Here's the output of `pkg info`:  2017Jul15_Robroy_x230_pkg_info.txt.

'any ideas?

Continued excellence to you all, and thank you.


----------



## Phishfry (Jul 16, 2017)

I have to wonder if you did the right thing after pkg delete -a -f. After that you should have run pkg autoremove.
I do wonder if part of your old packages are still lingering.


----------



## cirno (Jul 16, 2017)

I have the same problem, and my Audacity is installed via ports:

`# freebsd-version -ku
10.3-RELEASE-p20
10.3-RELEASE-p20

# audacity
Fatal Error: Mismatch between the program and library build versions detected.
The library used 3.0 (wchar_t,compiler with C++ ABI 1002,wx containers,compatible with 2.6,compatible with 2.8),
and your program used 3.0 (wchar_t,compiler with C++ ABI 1009,wx containers,compatible with 2.6,compatible with 2.8).
Abort trap

# pkg info | grep -E "audacity|wx"
audacity-2.1.3                 GUI editor for digital audio waveforms
wx30-gtk2-3.0.2_6              The wxWidgets GUI toolkit with GTK+ bindings`


----------



## acheron (Jul 16, 2017)

See PR 218104


----------



## robroy (Jul 16, 2017)

Phishfry, Cirno and Acheron, thank you so much for your excellent replies!





Phishfry said:


> I have to wonder if you did the right thing after pkg delete -a -f.
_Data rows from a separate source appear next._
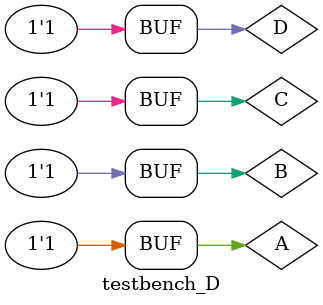
<source format=sv>
module testbench_D;
  reg A, B, C, D;
  wire S0, S1, S2, S3, S4;

  decodificador dut(.A(A), .B(B), .C(C), .D(D), .S0(S0), .S1(S1), .S2(S2), .S3(S3), .S4(S4));

  initial begin
    A = 0; B = 0; C = 0; D = 0;
    #10;
    A = 0; B = 0; C = 0; D = 1;
    #10;
    A = 0; B = 0; C = 1; D = 0;
    #10;
    A = 0; B = 0; C = 1; D = 1;
    #10;
    A = 0; B = 1; C = 0; D = 0;
    #10;
    A = 0; B = 1; C = 0; D = 1;
    #10;
    A = 0; B = 1; C = 1; D = 0;
    #10;
    A = 0; B = 1; C = 1; D = 1;
    #10;
    A = 1; B = 0; C = 0; D = 0;
    #10;
    A = 1; B = 0; C = 0; D = 1;
    #10;
    A = 1; B = 0; C = 1; D = 0;
    #10;
    A = 1; B = 0; C = 1; D = 1;
    #10;
    A = 1; B = 1; C = 0; D = 0;
    #10;
    A = 1; B = 1; C = 0; D = 1;
    #10;
    A = 1; B = 1; C = 1; D = 0;
    #10;
    A = 1; B = 1; C = 1; D = 1;
    #10;
    
  end

endmodule




</source>
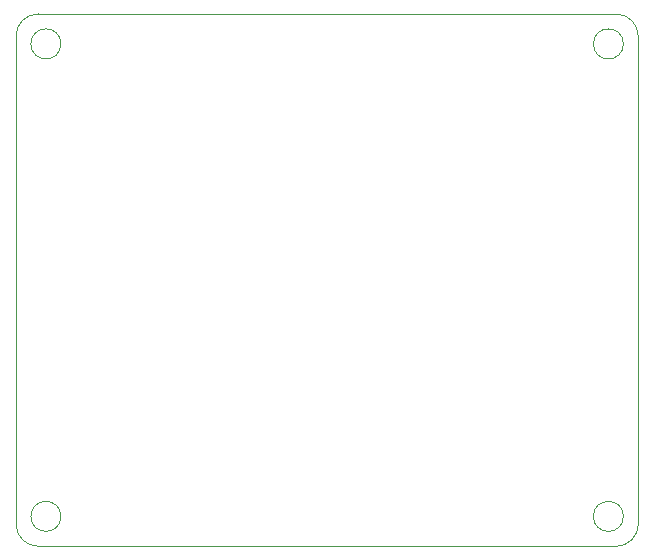
<source format=gbr>
%TF.GenerationSoftware,KiCad,Pcbnew,5.1.10-88a1d61d58~88~ubuntu20.04.1*%
%TF.CreationDate,2021-07-14T14:10:21+02:00*%
%TF.ProjectId,atari_punk,61746172-695f-4707-956e-6b2e6b696361,rev?*%
%TF.SameCoordinates,Original*%
%TF.FileFunction,Profile,NP*%
%FSLAX46Y46*%
G04 Gerber Fmt 4.6, Leading zero omitted, Abs format (unit mm)*
G04 Created by KiCad (PCBNEW 5.1.10-88a1d61d58~88~ubuntu20.04.1) date 2021-07-14 14:10:21*
%MOMM*%
%LPD*%
G01*
G04 APERTURE LIST*
%TA.AperFunction,Profile*%
%ADD10C,0.050000*%
%TD*%
G04 APERTURE END LIST*
D10*
X88900000Y-142875000D02*
G75*
G02*
X86995000Y-140970000I0J1905000D01*
G01*
X90805000Y-140335000D02*
G75*
G03*
X90805000Y-140335000I-1270000J0D01*
G01*
X139700000Y-140970000D02*
G75*
G02*
X137795000Y-142875000I-1905000J0D01*
G01*
X138430000Y-140335000D02*
G75*
G03*
X138430000Y-140335000I-1270000J0D01*
G01*
X137795000Y-97790000D02*
G75*
G02*
X139700000Y-99695000I0J-1905000D01*
G01*
X138430000Y-100330000D02*
G75*
G03*
X138430000Y-100330000I-1270000J0D01*
G01*
X86995000Y-99695000D02*
G75*
G02*
X88900000Y-97790000I1905000J0D01*
G01*
X90805000Y-100330000D02*
G75*
G03*
X90805000Y-100330000I-1270000J0D01*
G01*
X86995000Y-140970000D02*
X86995000Y-99695000D01*
X137795000Y-142875000D02*
X88900000Y-142875000D01*
X139700000Y-99695000D02*
X139700000Y-140970000D01*
X88900000Y-97790000D02*
X137795000Y-97790000D01*
M02*

</source>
After that you should have run pkg autoremove.
> I do wonder if part of your old packages are still lingering.



Thanks for this!  I'll remember to try this if I find myself in a similar situation again, though I suppose (based on the other responses) this may actually be a known issue impacting Audacity (this time).





cirno said:


> I have the same problem, and my Audacity is installed via ports



Thank you!  'good to know.





acheron said:


> See PR 218104



Ah, thanks so much!  That explains it.

Happiness to you Phishfry, Cirno and Acheron.


----------